Der viel beschäftigte Minister selbst findet den Ressortzuschnitt gut, er helfe bei der Umsetzung der Energiewende, denn neben Energiefragen sei er auch für andere relevante Politikfelder zuständig:
Habeck: "Sie sehen auf der Bundesebene ist Herr Schmidt, der Agrarminister ist für die Bauern und für die Landwirtschaft. Und die Umweltministerin ist für den Umweltschutz und den Gewässerschutz. Diese Aufspaltung ist nicht besonders hilfreich. In meinem Haus muss ich alle drei Dinge im Auge behalten. Artenschutz, also Seeadler in Schleswig-Holstein oder andere Greifvögel und der Windkraft beispielsweise, den hab ich in meiner Amtsperson und ich muss ihn auch lösen."

EEG-Novelle könnte Ausbau hemmen

Habeck beschreibt, wie genau Raumordnungsgesetze beim Planen von Windkraftanlagen angewendet werden.
Habeck: "Abstände zu Deichen, Abstände zu Wohngebieten, Abstände zu Autobahnen, so, dass sich die Kulisse immer weiter verkleinert. Wir wollen am Ende etwa 2 Prozent der Fläche ausweisen, weil wir dann die Ziele, die wir uns gesetzt haben, erreichen können."
Er würde sich eigentlich gern weitergehende Ziele setzen, als die die der Bund definiert. Der grüne Umweltminister kritisiert in diesem Zusammenhang harsch die geplante EEG-Novelle der Bundesregierung. Er befürchtet, dass dadurch der Ausbau verlangsamt werde. Die föderalistischen Strukturen in der Energiewende sieht er trotz Unterschieden in der Strategien nicht per se als Problem:
Habeck: "Die einen wollen Biomasse fördern, die anderen den Wind fördern. Die einen wollen schnellen Netzausbau, die anderen gar keinen Netzausbau. Es ist schon kompliziert, aber es ist immer gelungen, mit der Mehrheit der Länder, gute Lösungen hinzubekommen."

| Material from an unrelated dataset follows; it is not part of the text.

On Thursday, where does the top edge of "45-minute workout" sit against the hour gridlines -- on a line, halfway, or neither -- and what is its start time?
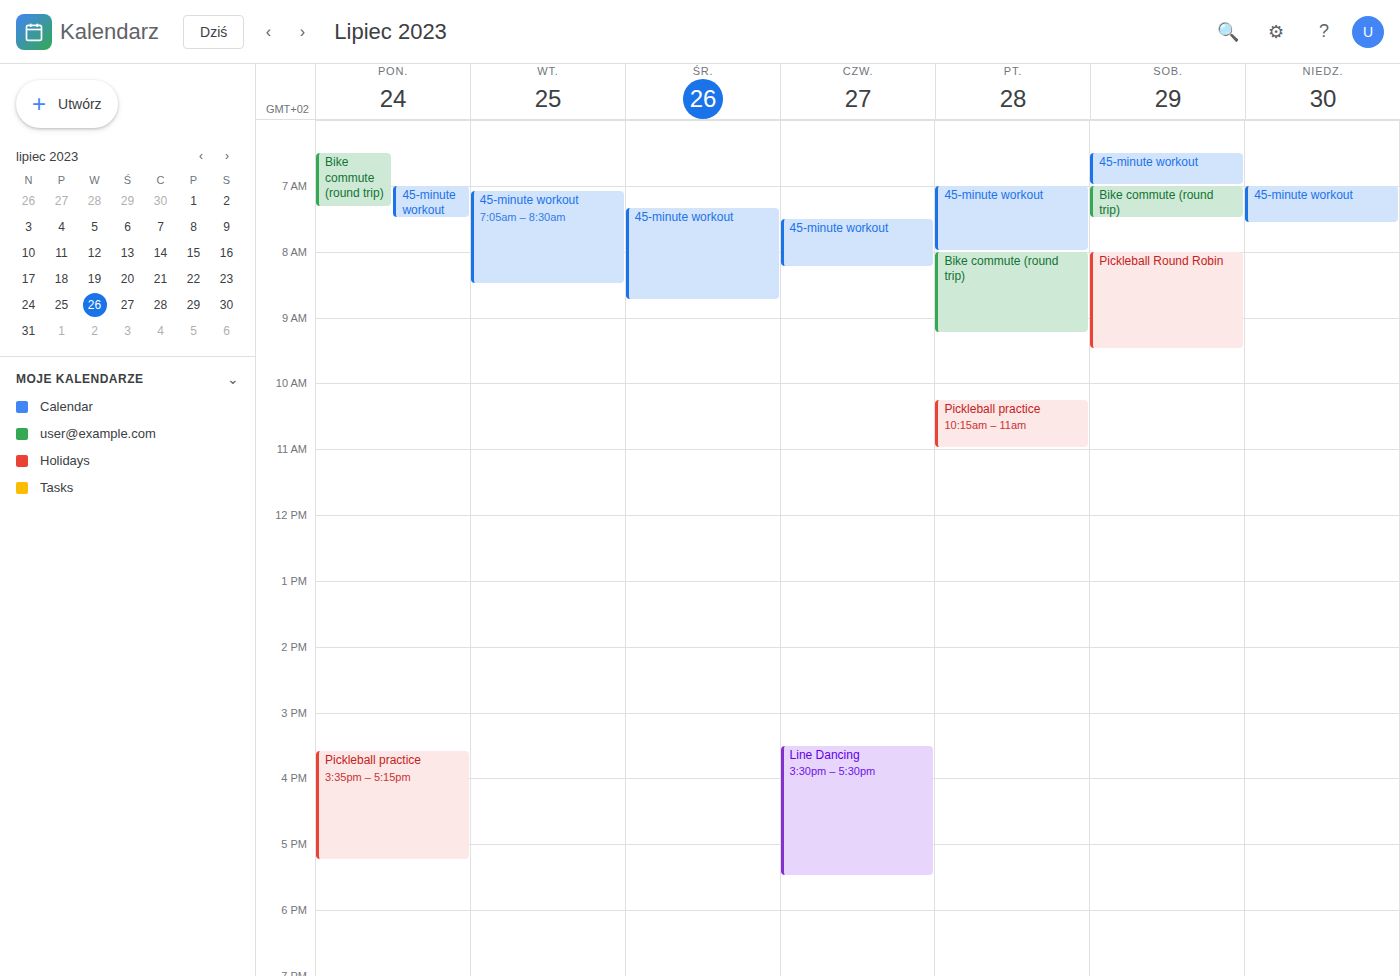
7:30 AM -- halfway between the 7 AM and 8 AM lines.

Bund, Länder, da fehlen in der politischen Architektur nur noch die Kommunen. In städtischer Verantwortung sind ebenfalls wichtige Akteure bei der Gestaltung der Energiewende: die Stadtwerke. Außerdem können die Kommunen beispielsweise über Anschluss bzw. Nutzungszwang von Netzen entscheiden. Der VKU ist der Verband Kommunaler Unternehmen, die Geschäftsführerin Katherina Reiche wünscht sich mehr Übersichtlichkeit.
Reiche: "Zum Einen ist es sicherlich gut, wenn eine Landesgesetzgebung Ziele nicht einschränkt und behindert oder durch individuelle Ziele noch überlagert und erschwert. Wir würden uns eher wünschen, dass wir nicht 16 verschiedene Wenden haben, sondern eine, die bundesweit gilt und idealerweise eine, die in Europa kompatibel ist und sich einpasst in ein großes europäisches Konzept."
Die Energiewende ist also nicht nur technisch komplex, sondern auch gesetzgeberisch mehr als anspruchsvoll. Das wird auch die nächste EEG –Novelle wieder zeigen. Bis zum Sommer soll sie unter Dach und Fach sein, ob das aber angesichts der Vielzahl unterschiedlicher Interessen gelingt ist völlig offen.